Looking at the rich, dark soil cupped in my hand, and the small field of garlic, already beyond the height of my forearm, I had a hard time believing Alan Reed.

 Six years ago, he was telling me, the field had been blue clay. All he did was add different rocks, ground to the texture of coarse sand, plus an almost insignificant amount of compost. Mineralizing the soil, he called it.

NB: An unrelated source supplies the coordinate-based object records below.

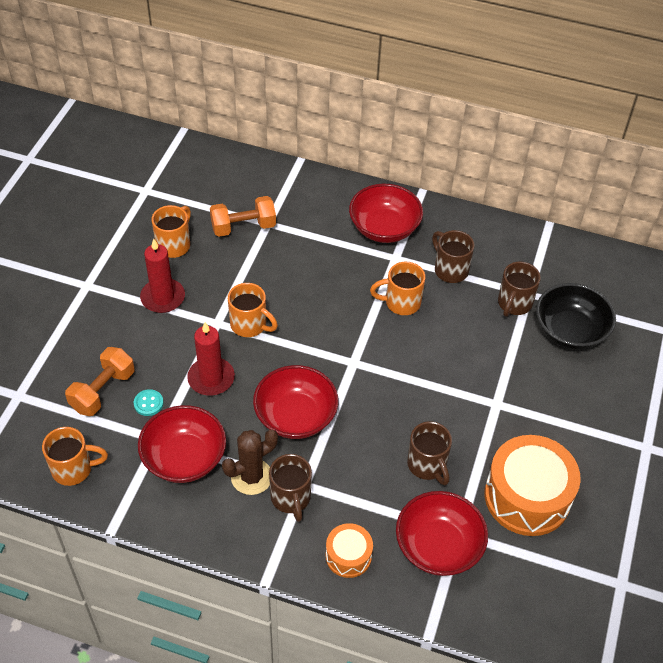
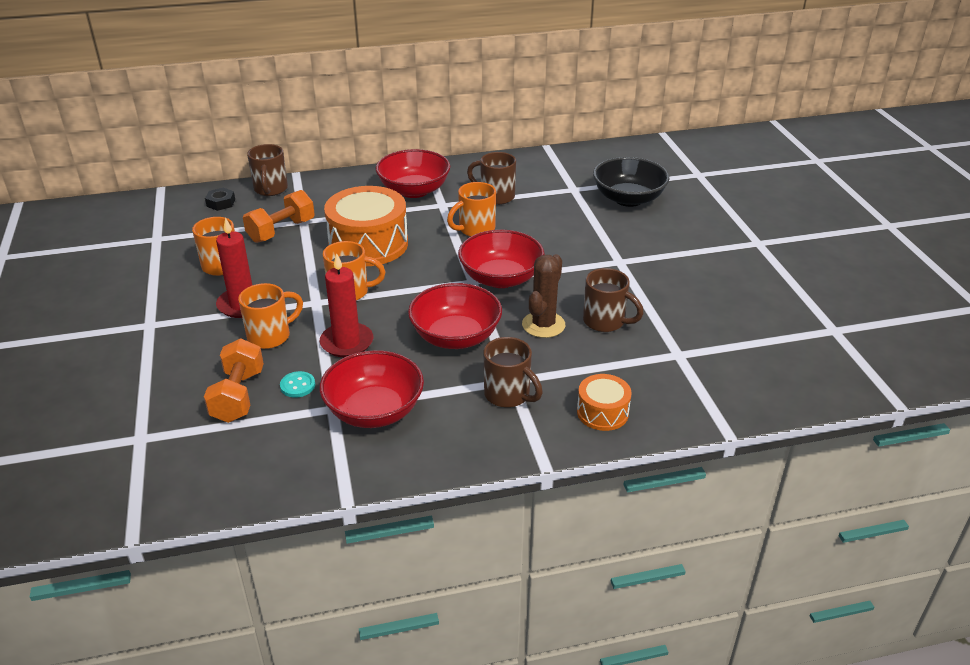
camera: 30 degrees left, 15 degrees down
(74, 469) = (259, 470): orange mug -> orange mug (270, 336)
(218, 170) = (221, 203): none -> black nut
(251, 477) = (455, 396): brown cactus -> brown cactus (543, 325)
(438, 546) = (671, 371): red bowl -> red bowl (501, 278)
(514, 304) = (568, 198): brown mug -> brown mug (270, 189)
(527, 496) = (705, 308): orange drum -> orange drum (368, 244)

Over the six years, he added total of about two wheelbarrows of the ground rock mixture, and maybe four wheelbarrows of compost. The little field, about 70 square metres in size,  is at a farm near Madoc, on Highway 7, directly north of Belleville.
 
I’ve had a tractor stuck in blue clay. Walking across it in spring, I’ve become so mired I’ve had to step out of my rubber boots, and pull them out by hand. In the summer, when it has dried, you need a pickax and a hefty swing to break the ground.
 
And yet here was Reed telling me that sprinkling a little crushed rock, and adding a touch of compost, will transform it into light, airy, fertile soil?
 
Reed’s company, Cairn Tech, sells mixtures of crushed rock to ``enhance’’ soils. The business grosses $250,000 a year, he says. The Madoc farm is where he maintains stockpiles of crushed rock.
 
He won’t disclose his mixture recipes. But he will say they contain up to 30 different rock types, and include varying portions of magnesium, sodium, calcium, iron, potassium, manganese, boron, sulphur, silica, trace minerals, other minerals, humic acids, and B-vitamins.
 
Blue clay is high in magnesium and aluminum, and it also contains sodium, calcium, and potassium. But these minerals are so tightly bound together in chains of large units (polymers) that they are unavailable to plants. And there are precious few microorganisms in the clay that can eat away the polymer bonds.
 
The soil in the garlic field was the work of bacteria and other microorganisms -- there’s no doubt of that. Only microorganisms could chew through the polymer bonds to liberate the clay minerals and aerate the soil. Only they could manufacture organic acids that would render minerals soluble to plants, and create humus that would retain moisture and fluff up the soil.
 
Reed claims that a host of microorganisms came from the crushed rock, where they had been suspended. I think they came from the compost that was added, and then multiplied. But no matter who’s right, there’s no denying the soil is now incredibly nutritious.
 
It’s no secret that the more complete the mineral content of the soil, the more robust will be the plants, the more resistance there will be to insects and pests, the  tastier will be the food grown, and the more abundant will be the crops.
 
After visiting Reed at Madoc, I stopped at the farm of Roy, Eleanor, and Paul Bousfield near Milton, which borders Highway 401 just west of Toronto. They’ve been using Reed’s minerals for eight years. They grow apples primarily, but also market vegetables and grapes.
 
It’s been 18 years since the Bousfields stopped using muriatic potash, a naturally occurring compound of potassium and chlorine, to provide potassium to their soils, and Roy’s still angry. He says he spread it on the advice of Ontario Ministry of Agriculture officials. The chlorine killed worms, bacteria, and other organisms in the soil, lowered the sweetness of his produce, and reduced his crop, Roy says.
 
He hands me a carrot. ``Now try this,’’ he says, and I do. It may be the sweetest carrot I’ve ever tasted. He shows me how they measure sweetness on a hand held refractomer. It reads 11.5 brix. Normally carrots measure around 4.5 to 5 brix, his son Paul says.
 
``It’s the minerals. We’ve got our apples up to 13 to 15 brix and we’re heading for 18 to 20.’’ The bonus, the Bousfields say, is they can cut out pesticides because most insects avoid apples above 12 brix.
 
I was so impressed that last weekend we added one of Reeds mineral mixtures to our own vegetable garden.